> **Information**:

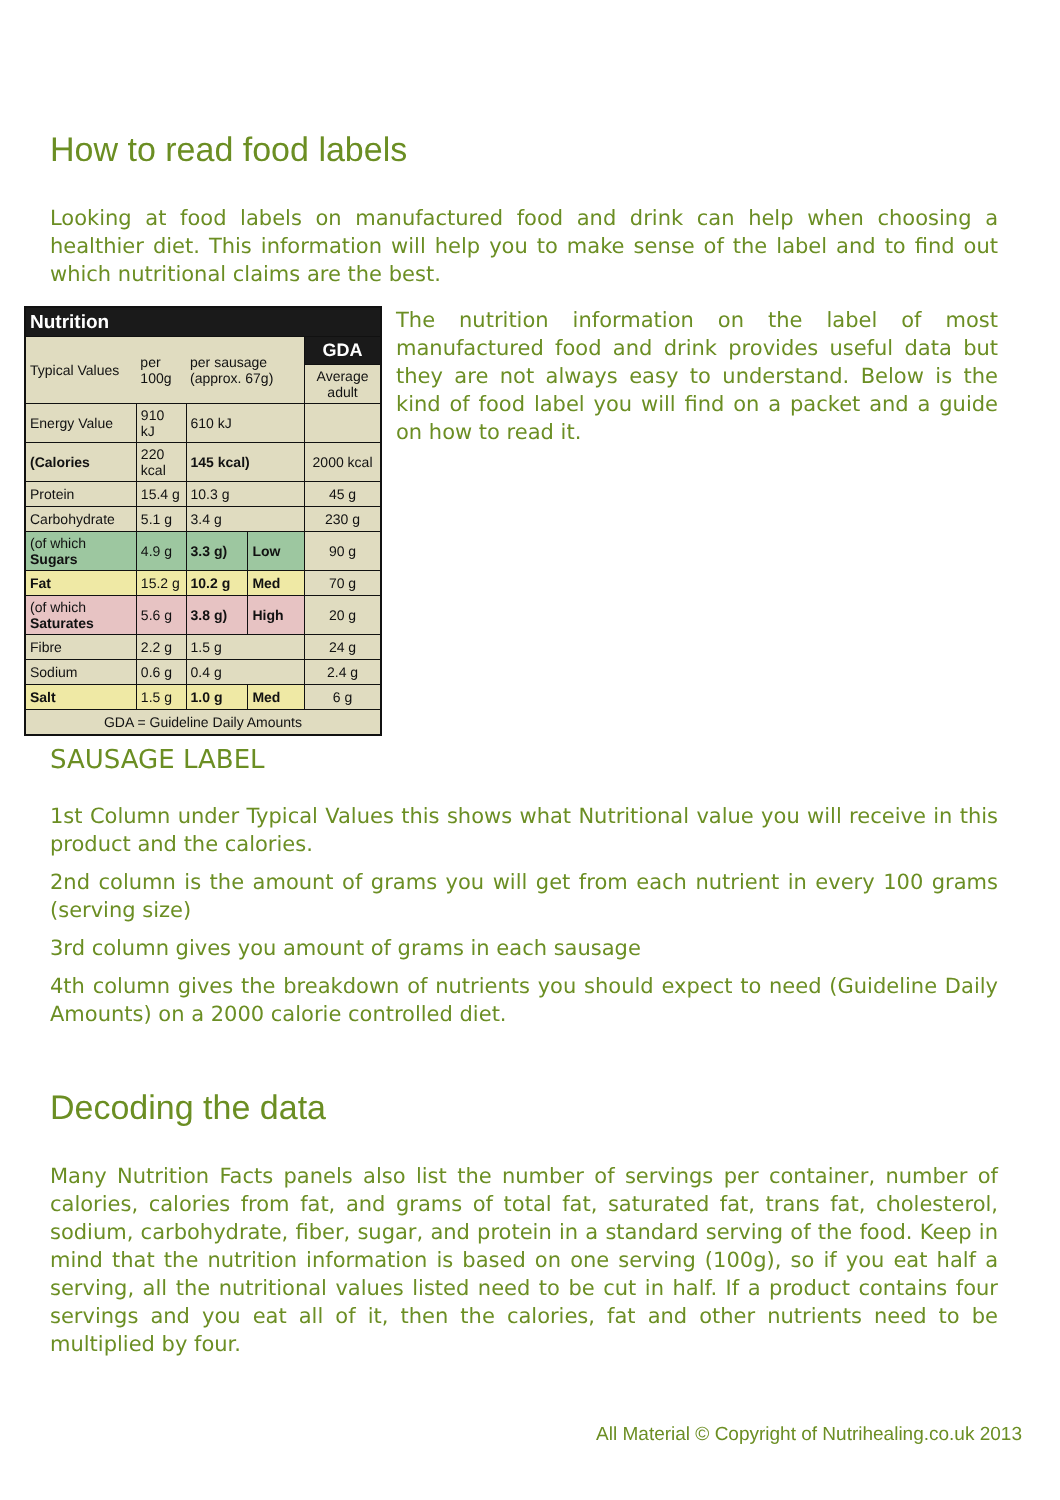How to read food labels
Looking at food labels on manufactured food and drink can help when choosing a healthier diet. This information will help you to make sense of the label and to find out which nutritional claims are the best.
| Nutrition | | | | |
| --- | --- | --- | --- | --- |
| Typical Values | per 100g | per sausage (approx. 67g) | | GDA |
| | | | | Average adult |
| Energy Value | 910 kJ | 610 kJ | | |
| (Calories | 220 kcal | 145 kcal) | | 2000 kcal |
| Protein | 15.4 g | 10.3 g | | 45 g |
| Carbohydrate | 5.1 g | 3.4 g | | 230 g |
| (of which Sugars | 4.9 g | 3.3 g) | Low | 90 g |
| Fat | 15.2 g | 10.2 g | Med | 70 g |
| (of which Saturates | 5.6 g | 3.8 g) | High | 20 g |
| Fibre | 2.2 g | 1.5 g | | 24 g |
| Sodium | 0.6 g | 0.4 g | | 2.4 g |
| Salt | 1.5 g | 1.0 g | Med | 6 g |
| GDA = Guideline Daily Amounts | | | | |
The nutrition information on the label of most manufactured food and drink provides useful data but they are not always easy to understand. Below is the kind of food label you will find on a packet and a guide on how to read it.
SAUSAGE LABEL
1st Column under Typical Values this shows what Nutritional value you will receive in this product and the calories.
2nd column is the amount of grams you will get from each nutrient in every 100 grams (serving size)
3rd column gives you amount of grams in each sausage
4th column gives the breakdown of nutrients you should expect to need (Guideline Daily Amounts) on a 2000 calorie controlled diet.
Decoding the data
Many Nutrition Facts panels also list the number of servings per container, number of calories, calories from fat, and grams of total fat, saturated fat, trans fat, cholesterol, sodium, carbohydrate, fiber, sugar, and protein in a standard serving of the food. Keep in mind that the nutrition information is based on one serving (100g), so if you eat half a serving, all the nutritional values listed need to be cut in half. If a product contains four servings and you eat all of it, then the calories, fat and other nutrients need to be multiplied by four.
All Material © Copyright of Nutrihealing.co.uk 2013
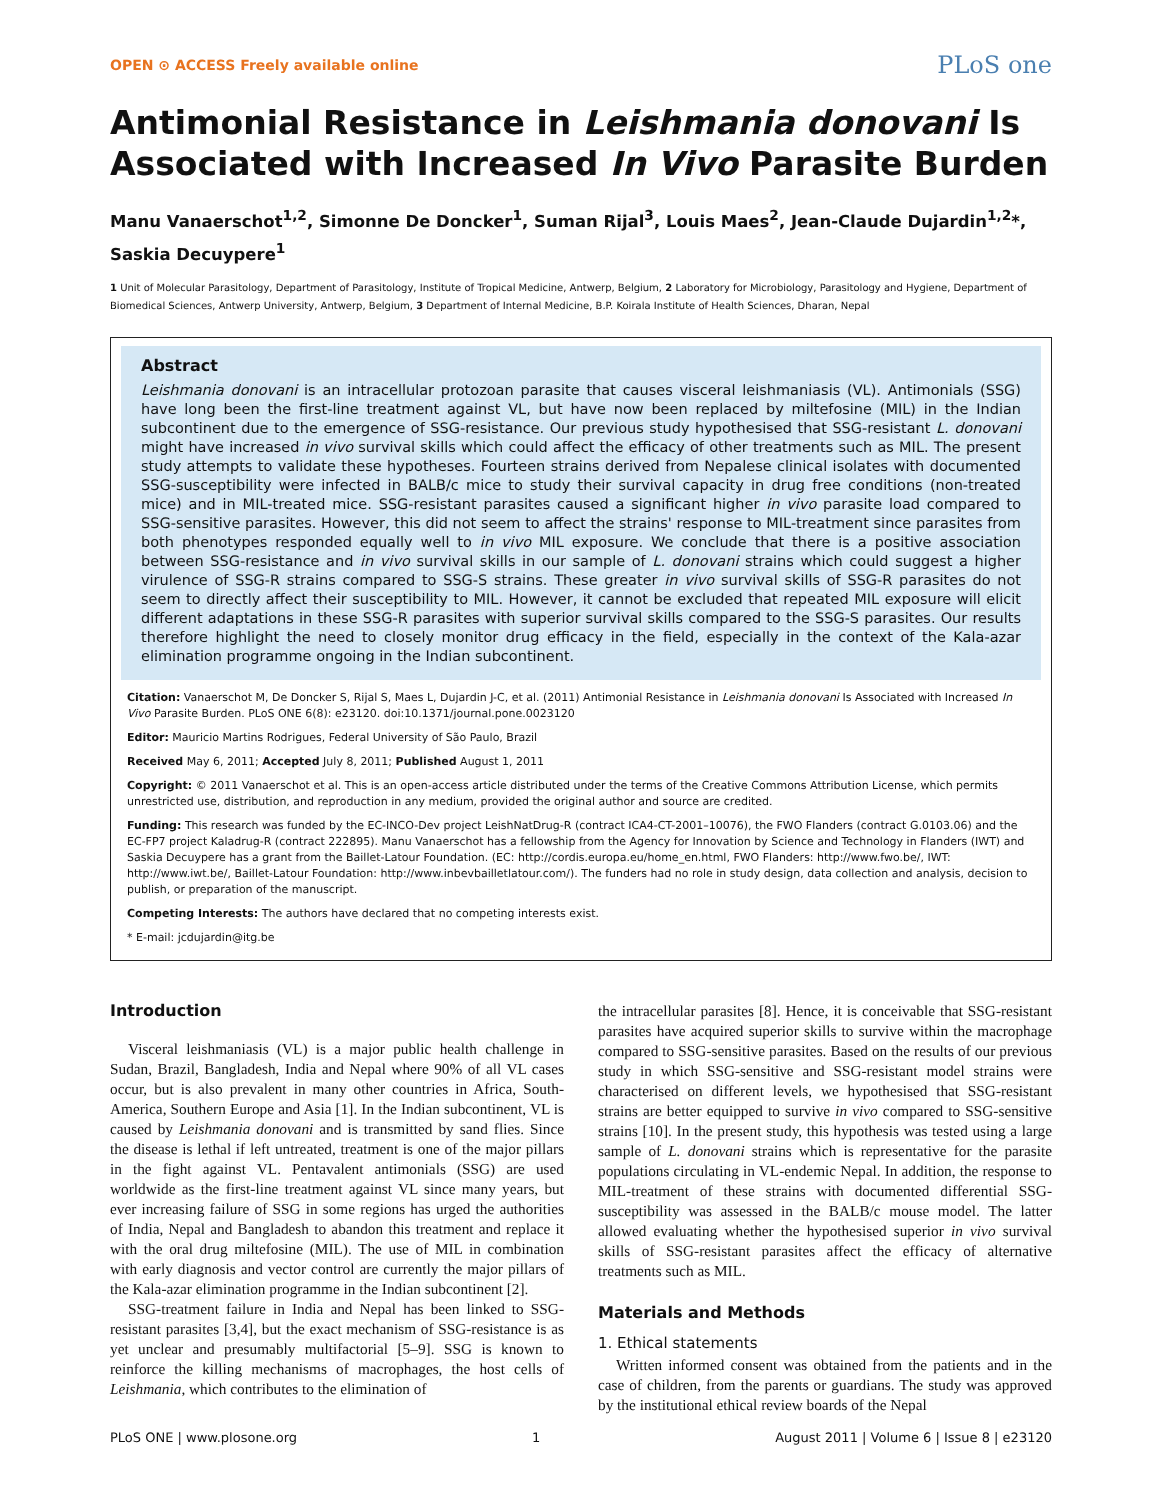OPEN ⊙ ACCESS Freely available online PLoS one
Antimonial Resistance in Leishmania donovani Is Associated with Increased In Vivo Parasite Burden
Manu Vanaerschot<sup>1,2</sup>, Simonne De Doncker<sup>1</sup>, Suman Rijal<sup>3</sup>, Louis Maes<sup>2</sup>, Jean-Claude Dujardin<sup>1,2</sup>*, Saskia Decuypere<sup>1</sup>
1 Unit of Molecular Parasitology, Department of Parasitology, Institute of Tropical Medicine, Antwerp, Belgium, 2 Laboratory for Microbiology, Parasitology and Hygiene, Department of Biomedical Sciences, Antwerp University, Antwerp, Belgium, 3 Department of Internal Medicine, B.P. Koirala Institute of Health Sciences, Dharan, Nepal
Abstract
Leishmania donovani is an intracellular protozoan parasite that causes visceral leishmaniasis (VL). Antimonials (SSG) have long been the first-line treatment against VL, but have now been replaced by miltefosine (MIL) in the Indian subcontinent due to the emergence of SSG-resistance. Our previous study hypothesised that SSG-resistant L. donovani might have increased in vivo survival skills which could affect the efficacy of other treatments such as MIL. The present study attempts to validate these hypotheses. Fourteen strains derived from Nepalese clinical isolates with documented SSG-susceptibility were infected in BALB/c mice to study their survival capacity in drug free conditions (non-treated mice) and in MIL-treated mice. SSG-resistant parasites caused a significant higher in vivo parasite load compared to SSG-sensitive parasites. However, this did not seem to affect the strains' response to MIL-treatment since parasites from both phenotypes responded equally well to in vivo MIL exposure. We conclude that there is a positive association between SSG-resistance and in vivo survival skills in our sample of L. donovani strains which could suggest a higher virulence of SSG-R strains compared to SSG-S strains. These greater in vivo survival skills of SSG-R parasites do not seem to directly affect their susceptibility to MIL. However, it cannot be excluded that repeated MIL exposure will elicit different adaptations in these SSG-R parasites with superior survival skills compared to the SSG-S parasites. Our results therefore highlight the need to closely monitor drug efficacy in the field, especially in the context of the Kala-azar elimination programme ongoing in the Indian subcontinent.
Citation: Vanaerschot M, De Doncker S, Rijal S, Maes L, Dujardin J-C, et al. (2011) Antimonial Resistance in Leishmania donovani Is Associated with Increased In Vivo Parasite Burden. PLoS ONE 6(8): e23120. doi:10.1371/journal.pone.0023120
Editor: Mauricio Martins Rodrigues, Federal University of São Paulo, Brazil
Received May 6, 2011; Accepted July 8, 2011; Published August 1, 2011
Copyright: © 2011 Vanaerschot et al. This is an open-access article distributed under the terms of the Creative Commons Attribution License, which permits unrestricted use, distribution, and reproduction in any medium, provided the original author and source are credited.
Funding: This research was funded by the EC-INCO-Dev project LeishNatDrug-R (contract ICA4-CT-2001–10076), the FWO Flanders (contract G.0103.06) and the EC-FP7 project Kaladrug-R (contract 222895). Manu Vanaerschot has a fellowship from the Agency for Innovation by Science and Technology in Flanders (IWT) and Saskia Decuypere has a grant from the Baillet-Latour Foundation. (EC: http://cordis.europa.eu/home_en.html, FWO Flanders: http://www.fwo.be/, IWT: http://www.iwt.be/, Baillet-Latour Foundation: http://www.inbevbailletlatour.com/). The funders had no role in study design, data collection and analysis, decision to publish, or preparation of the manuscript.
Competing Interests: The authors have declared that no competing interests exist.
* E-mail: jcdujardin@itg.be
Introduction
Visceral leishmaniasis (VL) is a major public health challenge in Sudan, Brazil, Bangladesh, India and Nepal where 90% of all VL cases occur, but is also prevalent in many other countries in Africa, South-America, Southern Europe and Asia [1]. In the Indian subcontinent, VL is caused by Leishmania donovani and is transmitted by sand flies. Since the disease is lethal if left untreated, treatment is one of the major pillars in the fight against VL. Pentavalent antimonials (SSG) are used worldwide as the first-line treatment against VL since many years, but ever increasing failure of SSG in some regions has urged the authorities of India, Nepal and Bangladesh to abandon this treatment and replace it with the oral drug miltefosine (MIL). The use of MIL in combination with early diagnosis and vector control are currently the major pillars of the Kala-azar elimination programme in the Indian subcontinent [2].
SSG-treatment failure in India and Nepal has been linked to SSG-resistant parasites [3,4], but the exact mechanism of SSG-resistance is as yet unclear and presumably multifactorial [5–9]. SSG is known to reinforce the killing mechanisms of macrophages, the host cells of Leishmania, which contributes to the elimination of
the intracellular parasites [8]. Hence, it is conceivable that SSG-resistant parasites have acquired superior skills to survive within the macrophage compared to SSG-sensitive parasites. Based on the results of our previous study in which SSG-sensitive and SSG-resistant model strains were characterised on different levels, we hypothesised that SSG-resistant strains are better equipped to survive in vivo compared to SSG-sensitive strains [10]. In the present study, this hypothesis was tested using a large sample of L. donovani strains which is representative for the parasite populations circulating in VL-endemic Nepal. In addition, the response to MIL-treatment of these strains with documented differential SSG-susceptibility was assessed in the BALB/c mouse model. The latter allowed evaluating whether the hypothesised superior in vivo survival skills of SSG-resistant parasites affect the efficacy of alternative treatments such as MIL.
Materials and Methods
1. Ethical statements
Written informed consent was obtained from the patients and in the case of children, from the parents or guardians. The study was approved by the institutional ethical review boards of the Nepal
PLoS ONE | www.plosone.org 1 August 2011 | Volume 6 | Issue 8 | e23120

> **Task item**: Above this instruction are the records; retype exactly the lines from the one containing "Competing Interests: The" up to and including the one containing "Introduction".

> **Output below**:
Competing Interests: The authors have declared that no competing interests exist.
* E-mail: jcdujardin@itg.be
Introduction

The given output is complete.